Joel's been working on security infrastructure to support the new Supabase services that Duke added in 2.6.  It's required us to rethink a lot of our current authentication/authorization code to fit with what Supabase wants. There's a lot left to do.  Quite a few students have been asking me to explain how all this code works, which is good because understanding the mechanics of SAML2, SSO, OAuth2, and friends is a great industry skill.  Also, I don't want to own this code on my own!

Alex has continued her work on community management, focusing on a Slackbot integration, continuing to plan and document our architecture, and experiment with streaming for Telescope.  She's even got people discussing the need for localization on Telescope, which is a topic dear to my heart.  Her work at community continues to inspire me to take the time to write posts like this, since community requires story telling and story tellers in order to help everyone understand who and where they are.

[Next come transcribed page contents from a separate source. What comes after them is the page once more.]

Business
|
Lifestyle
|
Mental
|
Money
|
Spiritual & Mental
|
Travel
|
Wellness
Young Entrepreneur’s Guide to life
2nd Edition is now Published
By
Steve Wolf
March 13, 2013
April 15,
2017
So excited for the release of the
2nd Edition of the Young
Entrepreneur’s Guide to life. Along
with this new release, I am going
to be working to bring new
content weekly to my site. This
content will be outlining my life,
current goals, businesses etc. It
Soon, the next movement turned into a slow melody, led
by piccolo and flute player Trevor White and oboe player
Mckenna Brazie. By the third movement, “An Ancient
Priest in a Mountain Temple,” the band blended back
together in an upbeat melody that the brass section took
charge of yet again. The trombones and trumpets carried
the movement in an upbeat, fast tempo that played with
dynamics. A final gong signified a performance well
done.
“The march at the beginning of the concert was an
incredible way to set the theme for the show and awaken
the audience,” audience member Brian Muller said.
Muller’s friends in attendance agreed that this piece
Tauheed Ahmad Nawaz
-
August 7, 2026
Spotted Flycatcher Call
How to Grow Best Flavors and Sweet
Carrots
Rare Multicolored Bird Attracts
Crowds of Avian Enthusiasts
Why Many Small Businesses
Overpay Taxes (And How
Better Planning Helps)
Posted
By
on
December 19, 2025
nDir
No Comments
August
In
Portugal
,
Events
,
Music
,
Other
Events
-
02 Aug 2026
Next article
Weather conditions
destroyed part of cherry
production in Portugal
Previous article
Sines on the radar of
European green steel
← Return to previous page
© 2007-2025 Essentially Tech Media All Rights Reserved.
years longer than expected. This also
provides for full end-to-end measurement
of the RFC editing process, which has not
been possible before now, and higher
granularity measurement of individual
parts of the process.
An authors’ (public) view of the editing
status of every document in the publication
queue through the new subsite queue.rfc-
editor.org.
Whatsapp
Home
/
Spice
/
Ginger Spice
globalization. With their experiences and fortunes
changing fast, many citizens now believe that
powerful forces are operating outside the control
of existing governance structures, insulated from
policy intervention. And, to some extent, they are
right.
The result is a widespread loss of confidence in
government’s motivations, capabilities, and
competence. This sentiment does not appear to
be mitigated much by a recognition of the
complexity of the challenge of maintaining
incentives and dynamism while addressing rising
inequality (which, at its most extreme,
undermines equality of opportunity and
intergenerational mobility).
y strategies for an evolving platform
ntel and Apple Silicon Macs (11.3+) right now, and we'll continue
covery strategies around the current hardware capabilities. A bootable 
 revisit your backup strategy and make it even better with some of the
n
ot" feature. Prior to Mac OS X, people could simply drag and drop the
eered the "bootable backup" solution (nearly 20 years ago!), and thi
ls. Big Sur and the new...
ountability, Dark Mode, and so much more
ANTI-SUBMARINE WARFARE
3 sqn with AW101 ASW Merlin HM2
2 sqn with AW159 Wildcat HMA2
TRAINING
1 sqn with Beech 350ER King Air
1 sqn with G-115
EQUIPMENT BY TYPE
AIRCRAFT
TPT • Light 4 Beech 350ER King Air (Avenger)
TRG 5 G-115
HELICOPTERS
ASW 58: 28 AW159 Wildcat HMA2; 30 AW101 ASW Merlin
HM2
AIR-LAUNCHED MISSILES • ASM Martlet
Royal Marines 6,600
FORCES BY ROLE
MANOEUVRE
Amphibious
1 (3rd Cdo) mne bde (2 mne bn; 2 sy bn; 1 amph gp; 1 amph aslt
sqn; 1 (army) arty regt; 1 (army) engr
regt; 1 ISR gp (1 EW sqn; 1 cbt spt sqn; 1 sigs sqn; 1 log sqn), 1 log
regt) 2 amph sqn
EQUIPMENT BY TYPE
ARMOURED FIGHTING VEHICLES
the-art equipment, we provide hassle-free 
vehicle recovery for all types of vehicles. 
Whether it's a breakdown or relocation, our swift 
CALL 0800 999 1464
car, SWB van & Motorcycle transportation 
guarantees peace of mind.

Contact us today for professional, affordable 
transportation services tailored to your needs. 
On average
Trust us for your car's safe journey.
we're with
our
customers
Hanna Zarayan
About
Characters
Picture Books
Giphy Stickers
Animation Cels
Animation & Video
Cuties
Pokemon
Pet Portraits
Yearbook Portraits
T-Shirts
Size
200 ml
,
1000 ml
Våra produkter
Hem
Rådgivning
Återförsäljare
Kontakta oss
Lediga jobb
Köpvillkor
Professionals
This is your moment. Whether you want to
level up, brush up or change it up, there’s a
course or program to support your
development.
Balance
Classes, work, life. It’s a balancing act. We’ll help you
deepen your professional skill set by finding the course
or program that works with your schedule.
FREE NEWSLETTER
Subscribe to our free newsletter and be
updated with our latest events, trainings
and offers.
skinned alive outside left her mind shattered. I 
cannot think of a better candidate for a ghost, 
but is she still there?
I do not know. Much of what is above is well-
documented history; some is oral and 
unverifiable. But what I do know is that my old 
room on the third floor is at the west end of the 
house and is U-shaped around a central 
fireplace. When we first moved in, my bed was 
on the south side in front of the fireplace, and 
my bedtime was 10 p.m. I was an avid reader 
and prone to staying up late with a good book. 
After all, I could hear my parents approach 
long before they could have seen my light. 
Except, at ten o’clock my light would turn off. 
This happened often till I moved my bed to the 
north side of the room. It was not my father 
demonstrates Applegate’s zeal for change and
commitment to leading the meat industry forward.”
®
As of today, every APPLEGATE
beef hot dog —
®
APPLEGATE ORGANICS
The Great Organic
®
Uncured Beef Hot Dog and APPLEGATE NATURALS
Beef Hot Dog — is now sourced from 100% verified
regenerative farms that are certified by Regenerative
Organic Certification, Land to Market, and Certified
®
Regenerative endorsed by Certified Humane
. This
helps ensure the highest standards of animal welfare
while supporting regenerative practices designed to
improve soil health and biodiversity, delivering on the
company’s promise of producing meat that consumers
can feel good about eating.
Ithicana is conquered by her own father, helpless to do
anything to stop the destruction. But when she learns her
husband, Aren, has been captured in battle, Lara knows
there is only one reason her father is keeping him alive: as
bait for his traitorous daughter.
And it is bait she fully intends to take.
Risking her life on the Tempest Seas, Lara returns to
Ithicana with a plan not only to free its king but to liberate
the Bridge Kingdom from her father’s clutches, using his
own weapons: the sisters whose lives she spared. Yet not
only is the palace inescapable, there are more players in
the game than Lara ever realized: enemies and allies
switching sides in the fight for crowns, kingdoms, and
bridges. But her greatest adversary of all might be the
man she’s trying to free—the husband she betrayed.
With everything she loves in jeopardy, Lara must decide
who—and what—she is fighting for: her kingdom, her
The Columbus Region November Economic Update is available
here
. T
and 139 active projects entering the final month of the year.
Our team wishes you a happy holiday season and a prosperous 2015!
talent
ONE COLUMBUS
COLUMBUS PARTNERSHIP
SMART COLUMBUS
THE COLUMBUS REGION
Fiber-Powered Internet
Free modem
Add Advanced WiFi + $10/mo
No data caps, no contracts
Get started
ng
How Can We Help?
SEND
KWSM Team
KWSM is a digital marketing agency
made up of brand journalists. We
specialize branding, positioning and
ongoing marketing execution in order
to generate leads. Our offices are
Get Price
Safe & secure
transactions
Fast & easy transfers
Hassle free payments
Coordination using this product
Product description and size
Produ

Tue has been digging through our backlog and solving some longstanding issues that have plagued our development.  First, he fixed Renovatebot, which had suddenly stopped sending us automatic updates (tldr: a branch got left unmerged, and blocked any new branches from being added).   He's also been working his way through reviews on our parser service (thank you Diana!), which is the last piece we need before shutting down our legacy backend in favour of our microservices.  It almost made it into 2.7, but I'm sure he'll have it done for 2.8.

We also ripped out our existing Users service and Firebase, replacing them both with Supabase.  It's always sad to see good code get erased, but it also speaks to what a great job Chris Pinkney did writing it in the first place: modular, well-designed code is easy to delete.

Speaking of previous contributors, we saw a lot of activity from a number of familiar faces. Josue helped a number of us debug multiple issues on staging and production, which was very much appreciated by me at 5:00 pm when our whole infrastructure fell over.  We also saw Cindy finally get her Docusaurus instance for Telescope.  She's been talking about doing this for years, and it's great to see it come to life.  I can't believe how many people got involved in working on it.  Clearly she's hit on something popular.

Our Sheriffs through this cycle did a great job.  Kevan and Joel both wrote about what it's like to be on call, helping the team and community get their stuff landed.   Thanks to Joel, Kevan, Francesco, and Tue.  It's not an easy job, but wow, it's critical.

I'll end by welcoming our first-time contributors, Peter Le, San, and 416rehman, as well as recognizing contributions from other contributors from the past: Jacky Tea and Abdul.  It's great to have so many former students coming back for more.  Apologies to anyone and anything that I'm missing in this post, it wasn't intentional, there's just so much to try and talk about!

We're going to be hitting our 3,000th Issue and Pull Request soon and it's great to see the project getting stronger as the months go by.  Maybe 2.8 is the release you'll get involved.